El hombre creó a Dios, pero siempre nos han dicho lo contrario. Desde la más tierna infancia, cuando se forma el modo pensar y el cerebro absorbe con avidez aprendizajes y comportamientos, el adoctrinamiento religioso, con apoyo del aparato del Estado, empieza a funcionar como una maquinaria bien engrasada. Lo que viene después ya lo sabemos.

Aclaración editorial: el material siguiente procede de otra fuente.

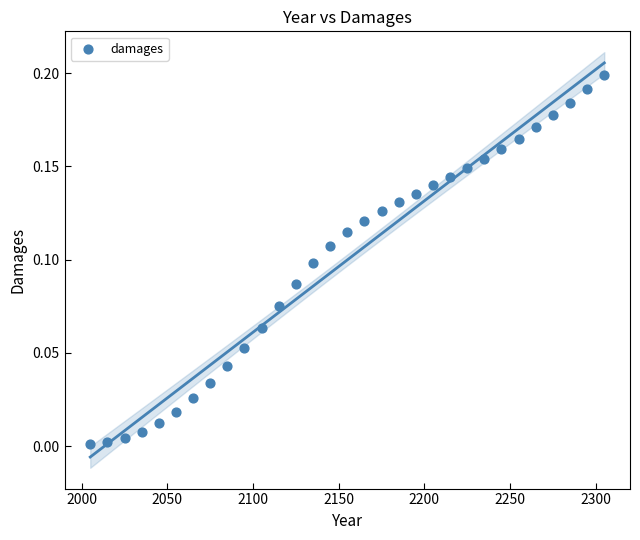

How many points are shown in the scatter plot?

31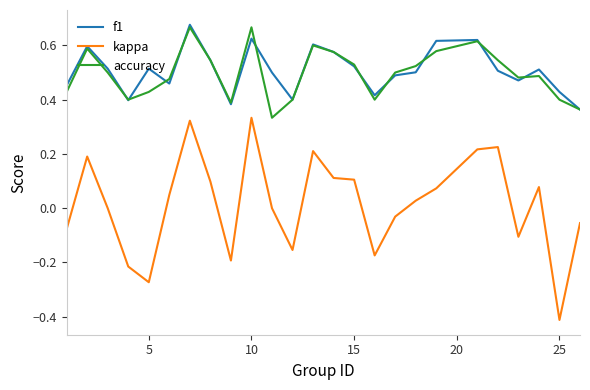

What is the minimum value for kappa?

-0.4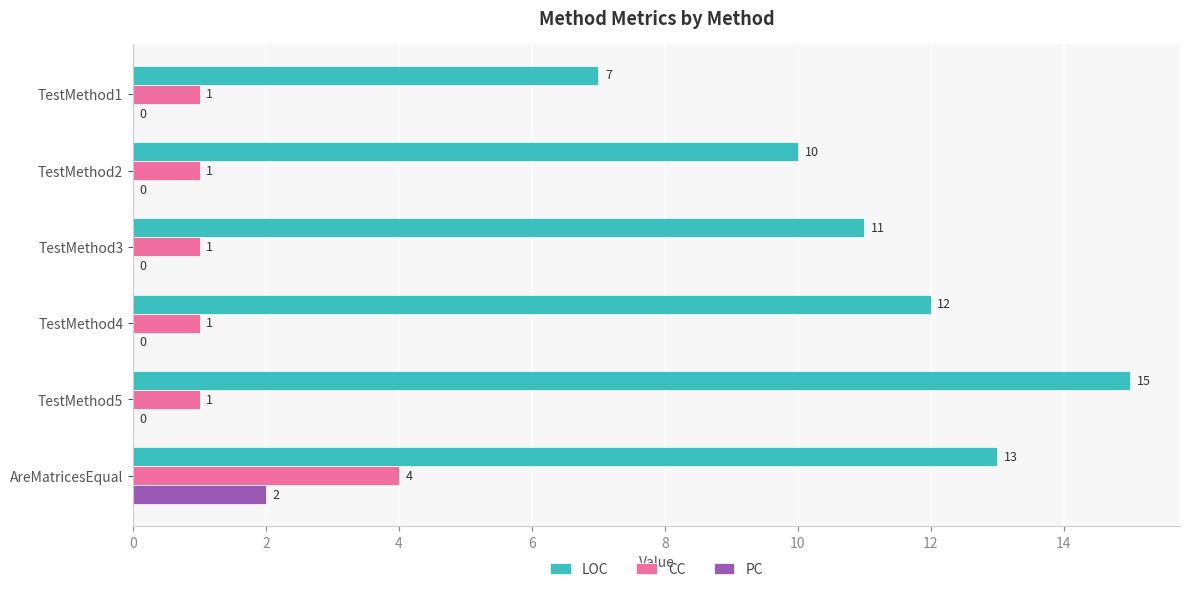

The value of PC at TestMethod1 is -1. True or false?

False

Que la fe sea una asignatura, y, por añadidura, puntuable es tan anacrónico que nos retrotrae a los tiempos del nacionalcatolicismo. Decía Jean Jacques Rousseau que la fe era una cuestión de geografía. Y es cierto. ¿Cuándo nos daremos cuenta de que ser católico, protestante o hinduista depende, fundamentalmente, del lugar de nacimiento o de la familia en que te críes? La fe, que en realidad, es la credulidad ciega sin preguntas no debería formar parte del horario lectivo, por la simple razón de que es una cuestión que tiene que ver con las creencias y los dogmas y, por tanto, circunscrito únicamente al ámbito personal.
Desde el principio de los tiempos el ser humano ha buscado explicación a todo lo que no conocía. La lluvia, el sol o la luna eran considerados elementos divinos y adorados como si fueran dioses. A medida que la ciencia fue evolucionando y desentrañó estos misterios el hombre cambió de dioses, se buscó otros más elaborados, más complejos, para que fueran inmunes a la ciencia. Y pese a que la ciencia ya ha dado respuesta a casi todos los misterios de la creación, aún persiste el atávico legado de nuestros ancestros otorgando explicación divina al origen del mundo.
La religión, como asignatura, es una materia adoctrinante y, por tanto, no debería estar en las aulas en un País que, como España, es aconfesional. La libertad de credo, que defiendo firmemente, choca directamente con la laicidad del Estado en asuntos como el educativo. Cualquier religión debería estar circunscrita al ámbito de su Iglesia y de sus centros parroquiales, y que cada familia en la privacidad de su hogar y en los templos que correspondan pudieran ejercer la libertad de credo con todas las garantías. Pero sin invadir espacios que no son suyos.
Además, la autoridad religiosa es la que determina el currículo de esta materia, quedando al margen la autoridad educativa; de hecho ni la inspección puede inspeccionar la labor del laboral de religión. La elección de los profesores de Religión tampoco está controlada, dado que en su selección están ausentes los principios democráticos de igualdad, mérito y capacidad que debe regir cualquier selección de personal pagado con dinero público.
Para ser profesor de Religión se necesita, además de la titulación para ejercer como docente, la Declaración Eclesiástica de Idoneidad concedida por la Diócesis correspondiente. Pero nada de esto tendría valor si no cuentas con la recomendación del obispo de la Diócesis. Por tanto podemos decir que se accede por contactos e influencias, lo que parece no avergonzar a nadie: ni al obispo que señala al candidato, ni a la Administración que paga con dinero público su sueldo.
La coherencia más básica nos dice que en un Estado laico la Religión no debería formar parte de las materias ofertadas en los centros educativos sostenidos con fondos públicos. Ningún gobierno ha hecho ni lo más mínimo por dar término al Concordato con la Santa Sede (que sería lo racional y deseable), pero al menos se debería plantear su revisión para estudiar la posibilidad de sacar la Religión del horario lectivo, y ubicarla en una séptima hora o por la tarde como actividad formativa complementaria. Consiguiendo con ello dejar el horario lectivo para las asignaturas científicas y, además, mantener la plantilla de profesores de religión e, incluso, quién sabe si aumentarla. No será fácil.